Entenda como funcionam as emendas parlamentares
Atualmente, há pelo menos três modalidades de emendas parlamentares distribuídas pelo governo de São Paulo:
- Emendas impositivas: São de execução obrigatória, ou seja, precisam ser pagas pelo Executivo. Metade do orçamento desta modalidade de transferências deve ser aplicada na área da saúde. São consideradas mais transparentes e rastreáveis que as demais formas de repasses.
- Emendas voluntárias (transferências voluntárias): Não são de execução obrigatória. Antigamente chamadas de "demandas parlamentares", podem ser tanto de indicação de deputados como do próprio governo, podendo ser repassadas para municípios, ONGs, fundos públicos e até secretarias estaduais. São consideradas menos transparentes porque não constam no orçamento público e não têm critérios para distribuição.
- Emendas Pix: São um tipo de emenda impositiva, ou seja, de execução obrigatória. Funcionam, no entanto, de maneira diferente das demais emendas impositivas. Elas são repassadas diretamente aos municípios e não têm finalidade definida, exceto pela determinação de que 70% dos recursos devem ser aplicados em despesas de capital.
O orçamento previsto em 2024 para emendas impositivas foi de R$ 1,042 bilhão. A quantia é menor do que a disponibilizada para as transferências especiais, de R$ 1,47 bilhão. Em 2025, o governo estadual prevê R$ 1,19 bilhão para as emendas impositivas e R$ 766 milhões para as da modalidade Pix, valores que podem aumentar ao longo do ano.
O que diz o governo de São Paulo
O Governo de São Paulo avalia continuamente ações para aprimorar a transparência e o bom uso das verbas públicas, a exemplo do plano de trabalho prévio para o pagamento das emendas, cuja implementação está em análise. A Secretaria de Governo e Relações Institucionais esclarece que todas as emendas impositivas e indicações parlamentares realizadas desde 2023 podem ser consultadas no site da secretaria, com informações sobre o parlamentar responsável pela indicação e o beneficiário da verba, além de informações sobre o projeto (quando aplicável).

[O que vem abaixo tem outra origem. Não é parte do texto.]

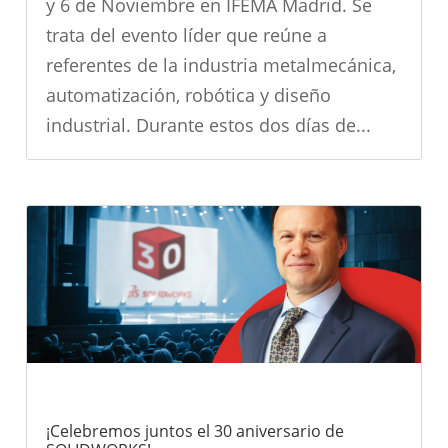
y 6 de Noviembre en IFEMA Madrid. Se
trata del evento líder que reúne a
referentes de la industria metalmecánica,
automatización, robótica y diseño
industrial. Durante estos dos días de...
¡Celebremos juntos el 30 aniversario de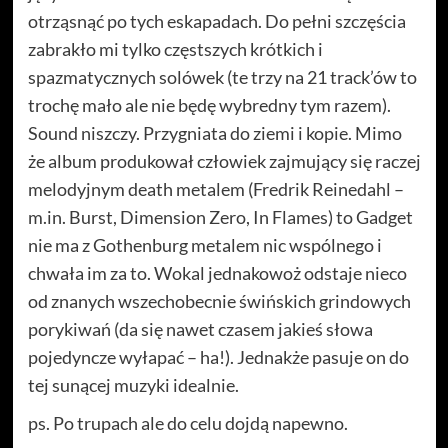
otrząsnąć po tych eskapadach. Do pełni szczęścia
zabrakło mi tylko częstszych krótkich i
spazmatycznych solówek (te trzy na 21 track’ów to
trochę mało ale nie będę wybredny tym razem).
Sound niszczy. Przygniata do ziemi i kopie. Mimo
że album produkował człowiek zajmujący się raczej
melodyjnym death metalem (Fredrik Reinedahl –
m.in. Burst, Dimension Zero, In Flames) to Gadget
nie ma z Gothenburg metalem nic wspólnego i
chwała im za to. Wokal jednakowoż odstaje nieco
od znanych wszechobecnie świńskich grindowych
porykiwań (da się nawet czasem jakieś słowa
pojedyncze wyłapać – ha!). Jednakże pasuje on do
tej sunącej muzyki idealnie.
ps. Po trupach ale do celu dojdą napewno.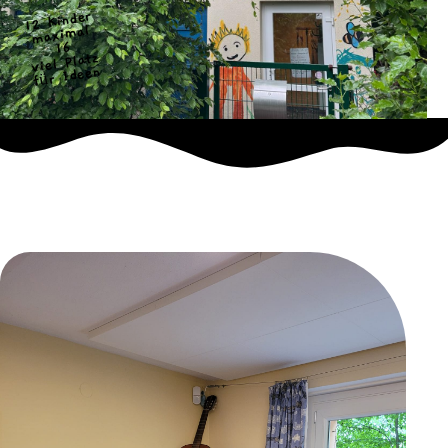
12 Kinder
maximal
16
viel Platz
für Ideen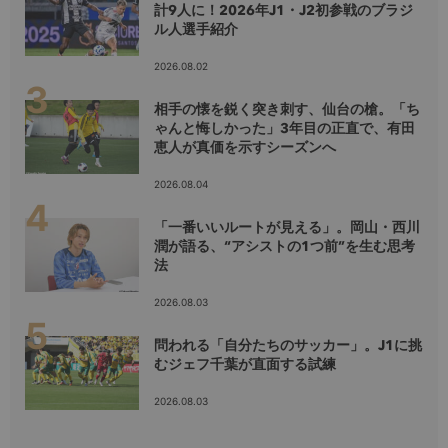
計9人に！2026年J1・J2初参戦のブラジ
ル人選手紹介
2026.08.02
相手の懐を鋭く突き刺す、仙台の槍。「ち
ゃんと悔しかった」3年目の正直で、有田
恵人が真価を示すシーズンへ
2026.08.04
「一番いいルートが見える」。岡山・西川
潤が語る、“アシストの1つ前”を生む思考
法
2026.08.03
問われる「自分たちのサッカー」。J1に挑
むジェフ千葉が直面する試練
2026.08.03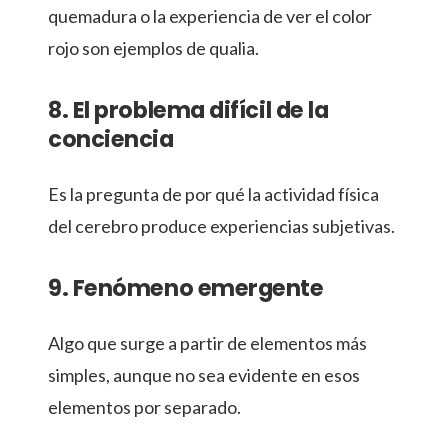
quemadura o la experiencia de ver el color
rojo son ejemplos de qualia.
8. El problema difícil de la
conciencia
Es la pregunta de por qué la actividad física
del cerebro produce experiencias subjetivas.
9. Fenómeno emergente
Algo que surge a partir de elementos más
simples, aunque no sea evidente en esos
elementos por separado.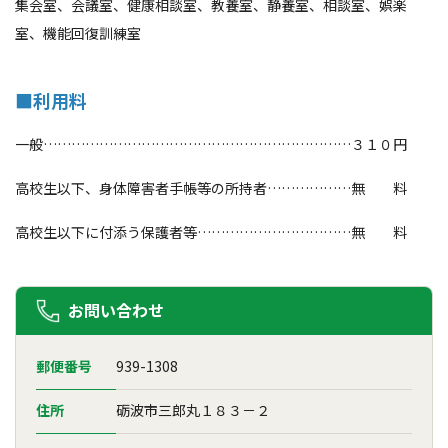
集会室、会議室、健康相談室、教養室、静養室、相談室、娯楽
室、機能回復訓練室
■利用料
一般…………………………………………………………３１０円
高校生以下、身体障害者手帳等の所持者………………無 料
高校生以下に付添う保護者等……………………………無 料
お問い合わせ
郵便番号
939-1308
住所
砺波市三郎丸１８３－２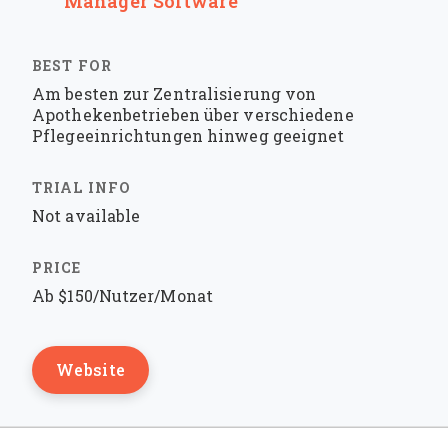
Manager Software
Am besten zur Zentralisierung von
Apothekenbetrieben über verschiedene
Pflegeeinrichtungen hinweg geeignet
Not available
Ab $150/Nutzer/Monat
Website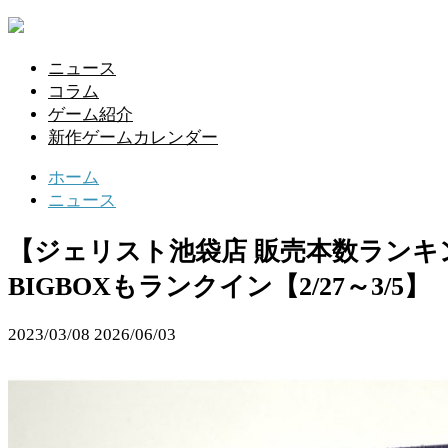
ニュース
コラム
ゲーム紹介
新作ゲームカレンダー
ホーム
ニュース
【ジェリスト池袋店 販売本数ラン
BIGBOXもランクイン【2/27～3/5】
2023/03/08
2026/06/03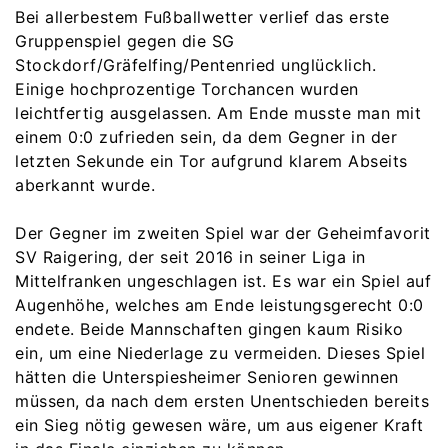
Bei allerbestem Fußballwetter verlief das erste
Gruppenspiel gegen die SG
Stockdorf/Gräfelfing/Pentenried unglücklich.
Einige hochprozentige Torchancen wurden
leichtfertig ausgelassen. Am Ende musste man mit
einem 0:0 zufrieden sein, da dem Gegner in der
letzten Sekunde ein Tor aufgrund klarem Abseits
aberkannt wurde.
Der Gegner im zweiten Spiel war der Geheimfavorit
SV Raigering, der seit 2016 in seiner Liga in
Mittelfranken ungeschlagen ist. Es war ein Spiel auf
Augenhöhe, welches am Ende leistungsgerecht 0:0
endete. Beide Mannschaften gingen kaum Risiko
ein, um eine Niederlage zu vermeiden. Dieses Spiel
hätten die Unterspiesheimer Senioren gewinnen
müssen, da nach dem ersten Unentschieden bereits
ein Sieg nötig gewesen wäre, um aus eigener Kraft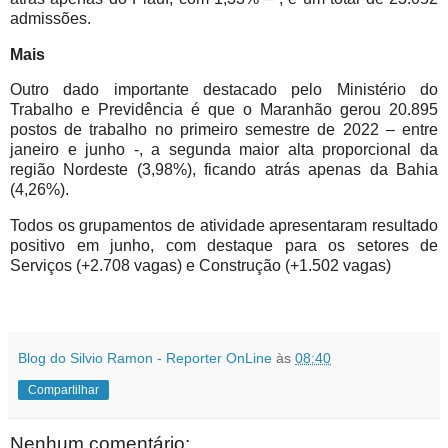
admissões.
Mais
Outro dado importante destacado pelo Ministério do
Trabalho e Previdência é que o Maranhão gerou 20.895
postos de trabalho no primeiro semestre de 2022 – entre
janeiro e junho -, a segunda maior alta proporcional da
região Nordeste (3,98%), ficando atrás apenas da Bahia
(4,26%).
Todos os grupamentos de atividade apresentaram resultado
positivo em junho, com destaque para os setores de
Serviços (+2.708 vagas) e Construção (+1.502 vagas)
Blog do Silvio Ramon - Reporter OnLine
às
08:40
Compartilhar
Nenhum comentário: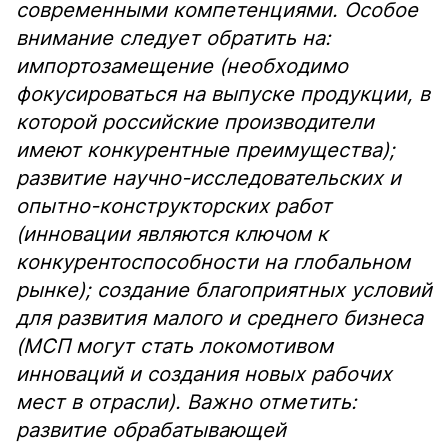
современными компетенциями. Особое
внимание следует обратить на:
импортозамещение (необходимо
фокусироваться на выпуске продукции, в
которой российские производители
имеют конкурентные преимущества);
развитие научно-исследовательских и
опытно-конструкторских работ
(инновации являются ключом к
конкурентоспособности на глобальном
рынке); создание благоприятных условий
для развития малого и среднего бизнеса
(МСП могут стать локомотивом
инноваций и создания новых рабочих
мест в отрасли). Важно отметить:
развитие обрабатывающей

As transferências especiais são uma modalidade de emendas individuais impositivas no orçamento do Estado de São Paulo, previstas no artigo 175-A, I, da Constituição Estadual e consistem nos repasses de recursos diretamente aos municípios, independentemente da celebração de convênio ou instrumento congênere, para a aplicação em programações finalísticas das áreas de competência do Poder Executivo Municipal, exceto pagamento de pessoal, encargos sociais e dívidas, sendo que, no mínimo, 70% destes recursos deverão ser aplicados em despesas de capital.